EMC Bundles Up For SMBs

Special pricing, partner rebates accompany new Insignia releases

CRN logo By Joseph F. Kovar, ChannelWeb

3:00 PM EDT Fri. Apr. 21, 2006
From the April 24, 2006 issue of CRN
Page 1 of 2
EMC continues to push into the small-business space with special pricing and a $500 rebate to solution providers that take the vendor’s e-mail and data-protection bundles to their smaller clients.

The move is the latest in a series of new product releases the vendor is using to show it is a force to be reckoned with in the SMB space. Until only a few years ago, EMC focused exclusively on the enterprise market.

The Hopkinton, Mass.-based vendor’s latest foray in this space is the release of two new bundles from its EMC Insignia small-business product lineup. The new bundles are based on EMC’s Clariion AX150 and AX150i entry-level storage arrays, which the vendor introduced early last week. The AX150 has a Fibre Channel interface, while the AX150i has an iSCSI interface.

The first bundle, EMC Insignia Solution for Exchange, includes an array with five 500-Gbyte SATA drives for a total capacity of 2.5 Tbytes, as well as the company’s EMC Storage Administrator for Exchange SMB Edition and EMC Retrospect for Windows backup and recovery software. It is aimed at automating the management of Microsoft Exchange data and migrating customers to Microsoft Exchange Server 2003.

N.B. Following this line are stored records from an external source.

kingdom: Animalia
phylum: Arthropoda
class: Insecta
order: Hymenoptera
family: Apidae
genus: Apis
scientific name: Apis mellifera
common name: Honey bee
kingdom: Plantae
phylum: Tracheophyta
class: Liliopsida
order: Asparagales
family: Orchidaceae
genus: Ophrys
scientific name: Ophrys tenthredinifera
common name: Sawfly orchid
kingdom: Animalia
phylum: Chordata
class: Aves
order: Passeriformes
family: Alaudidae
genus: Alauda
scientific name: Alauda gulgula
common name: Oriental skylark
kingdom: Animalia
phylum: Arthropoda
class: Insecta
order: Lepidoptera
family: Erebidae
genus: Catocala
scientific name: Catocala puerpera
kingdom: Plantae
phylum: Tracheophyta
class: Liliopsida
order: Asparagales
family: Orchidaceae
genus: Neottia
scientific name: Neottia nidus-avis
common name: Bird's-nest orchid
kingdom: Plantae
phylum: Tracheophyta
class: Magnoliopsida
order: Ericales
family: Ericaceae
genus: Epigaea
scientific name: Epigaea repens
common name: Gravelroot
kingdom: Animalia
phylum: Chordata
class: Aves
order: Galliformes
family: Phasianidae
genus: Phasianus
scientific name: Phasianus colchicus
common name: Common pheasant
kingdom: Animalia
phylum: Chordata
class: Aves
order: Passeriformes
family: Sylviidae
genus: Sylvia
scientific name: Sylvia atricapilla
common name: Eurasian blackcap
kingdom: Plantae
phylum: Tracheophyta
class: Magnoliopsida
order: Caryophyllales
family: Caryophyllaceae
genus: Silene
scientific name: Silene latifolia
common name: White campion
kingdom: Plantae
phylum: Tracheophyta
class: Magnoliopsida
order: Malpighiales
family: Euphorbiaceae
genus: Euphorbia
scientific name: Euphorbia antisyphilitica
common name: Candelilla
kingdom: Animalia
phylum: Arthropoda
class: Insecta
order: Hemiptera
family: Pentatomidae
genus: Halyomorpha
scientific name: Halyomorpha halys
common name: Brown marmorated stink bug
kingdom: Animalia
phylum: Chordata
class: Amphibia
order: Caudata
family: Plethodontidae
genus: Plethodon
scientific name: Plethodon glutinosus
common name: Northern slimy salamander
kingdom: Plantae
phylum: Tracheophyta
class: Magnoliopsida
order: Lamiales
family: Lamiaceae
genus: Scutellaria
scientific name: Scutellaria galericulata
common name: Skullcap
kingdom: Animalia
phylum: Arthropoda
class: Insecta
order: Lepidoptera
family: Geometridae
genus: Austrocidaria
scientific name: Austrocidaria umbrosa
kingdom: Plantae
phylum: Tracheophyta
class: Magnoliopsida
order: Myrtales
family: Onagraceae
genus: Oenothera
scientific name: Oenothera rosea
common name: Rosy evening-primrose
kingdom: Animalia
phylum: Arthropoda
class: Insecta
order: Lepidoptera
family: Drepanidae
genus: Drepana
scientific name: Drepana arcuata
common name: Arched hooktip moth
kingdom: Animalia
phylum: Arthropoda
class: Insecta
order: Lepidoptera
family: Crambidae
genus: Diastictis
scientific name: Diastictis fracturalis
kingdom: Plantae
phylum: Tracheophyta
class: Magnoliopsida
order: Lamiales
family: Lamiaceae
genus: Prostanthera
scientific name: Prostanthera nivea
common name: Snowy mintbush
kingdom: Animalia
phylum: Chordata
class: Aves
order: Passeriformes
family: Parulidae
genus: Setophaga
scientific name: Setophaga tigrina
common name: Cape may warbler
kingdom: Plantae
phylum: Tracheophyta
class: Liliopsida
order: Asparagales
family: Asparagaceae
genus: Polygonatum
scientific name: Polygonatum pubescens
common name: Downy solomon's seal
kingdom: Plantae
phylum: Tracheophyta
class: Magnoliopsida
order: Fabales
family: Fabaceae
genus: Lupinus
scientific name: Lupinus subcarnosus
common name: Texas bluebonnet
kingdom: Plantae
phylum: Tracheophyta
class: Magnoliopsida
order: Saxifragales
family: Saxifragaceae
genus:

The bundle is suitable for small businesses with four to six servers that have not made the move to a SAN, said Don Chouinard, director of product planning and messaging for the Insignia line. “VARs need to convince customers to stop buying JBOD [just a bunch of disks, or non-RAID] arrays and go for RAID,” he said. “Otherwise, if a disk fails, they can lose their data.”

The other bundle, EMC Insignia Solution for Data Protection, includes six 500-Gbyte SATA drives in the array, along with EMC Retrospect for Windows. It is aimed at automating the protection of data on a small business’s servers, desktops, notebook PCs and workstations. “Customers realize backups are not getting done,” Chouinard said. “Between 40 [percent] and 60 percent of desktops and notebooks are not getting backed up.”

The EMC Insignia Solution for Exchange is bundle-priced starting at $12,495, which Chouinard said is some $1,200 less than the cost of the different products when bought separately. The EMC Insignia Solution for Data Protection bundle starts at $11,995, at least $900 less than the individual component pricing. Both are currently available, and both qualify for a $500 rebate for solution providers selling them during the second quarter, he said.